→ SUPPLIED MATERIAL
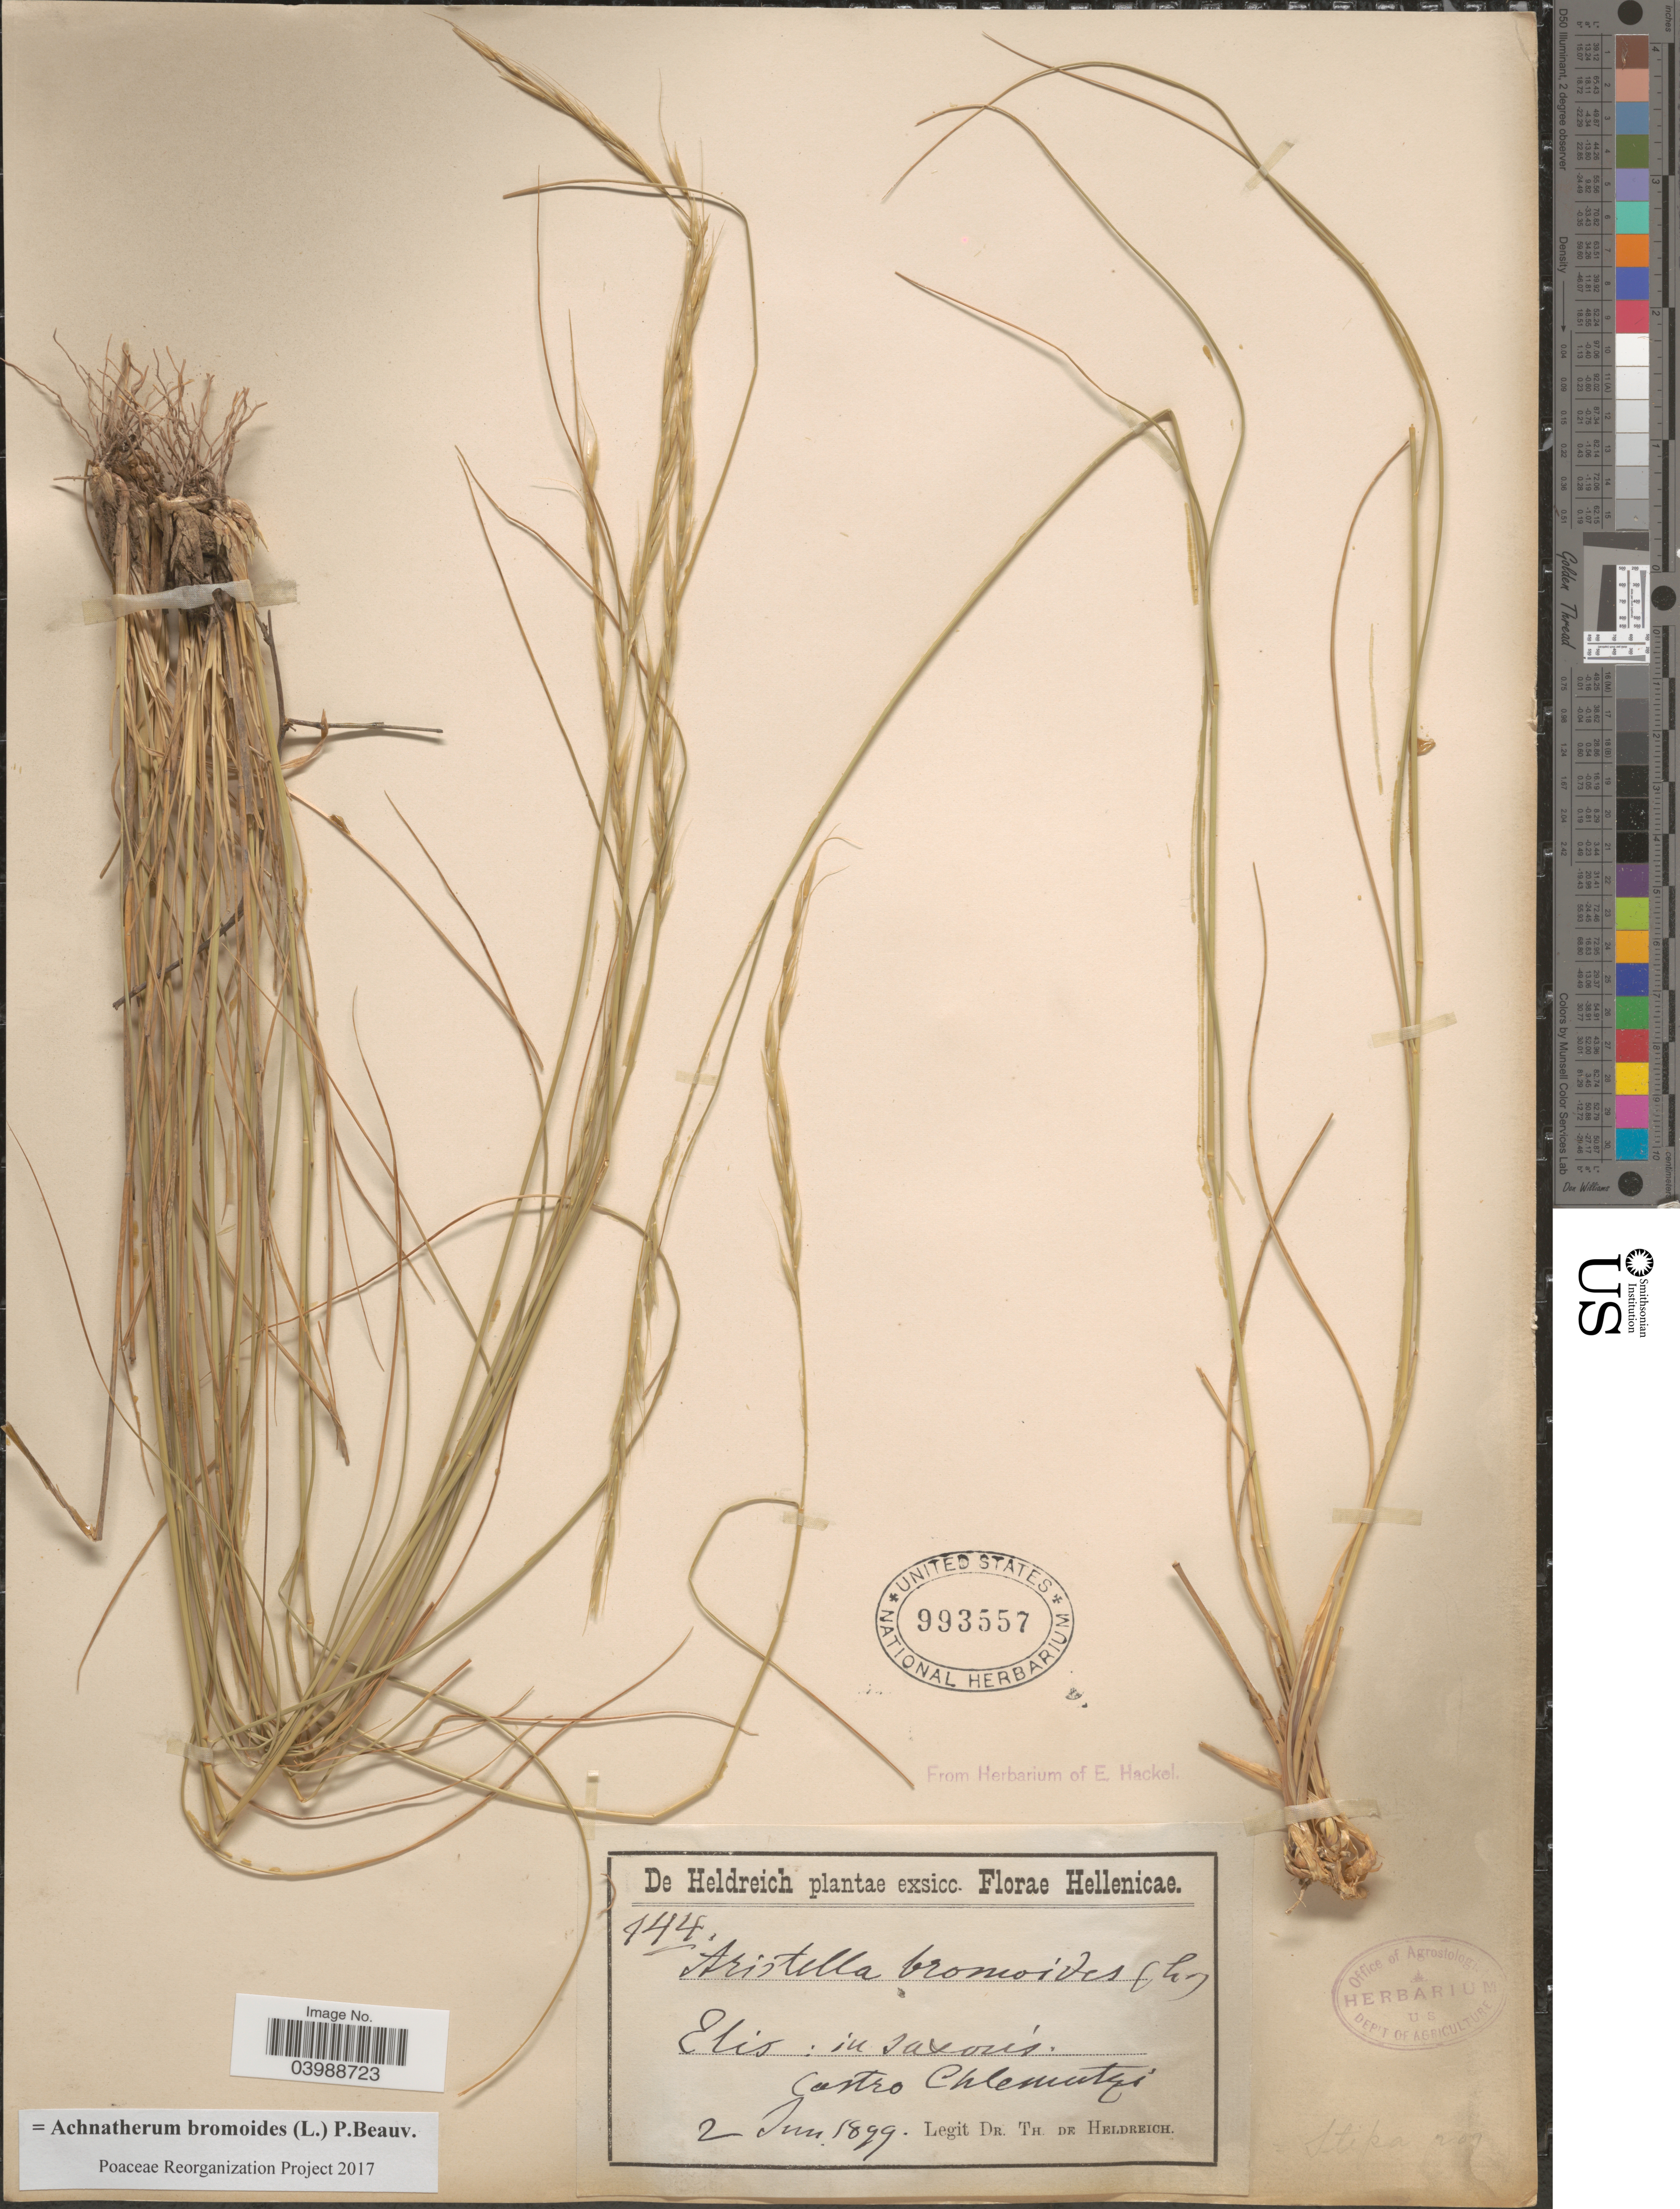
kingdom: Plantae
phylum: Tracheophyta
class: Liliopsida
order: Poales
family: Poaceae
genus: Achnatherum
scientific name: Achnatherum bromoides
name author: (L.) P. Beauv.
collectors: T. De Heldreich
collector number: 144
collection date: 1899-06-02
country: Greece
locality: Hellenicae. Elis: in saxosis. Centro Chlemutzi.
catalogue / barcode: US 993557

→ EXERCISE INSTRUCTIONS
Convert the material above into a two-column CSV with the headers "field" and "value", one row per line, each entry in its own quoted field with any line breaks replaced by spaces. Leave out the picture.

→ RESULT FOR THIS EXERCISE
field,value
"kingdom:","Plantae"
"phylum:","Tracheophyta"
"class:","Liliopsida"
"order:","Poales"
"family:","Poaceae"
"genus:","Achnatherum"
"scientific name:","Achnatherum bromoides"
"name author:","(L.) P. Beauv."
"collectors:","T. De Heldreich"
"collector number:","144"
"collection date:","1899-06-02"
"country:","Greece"
"locality:","Hellenicae. Elis: in saxosis. Centro Chlemutzi."
"catalogue / barcode:","US 993557"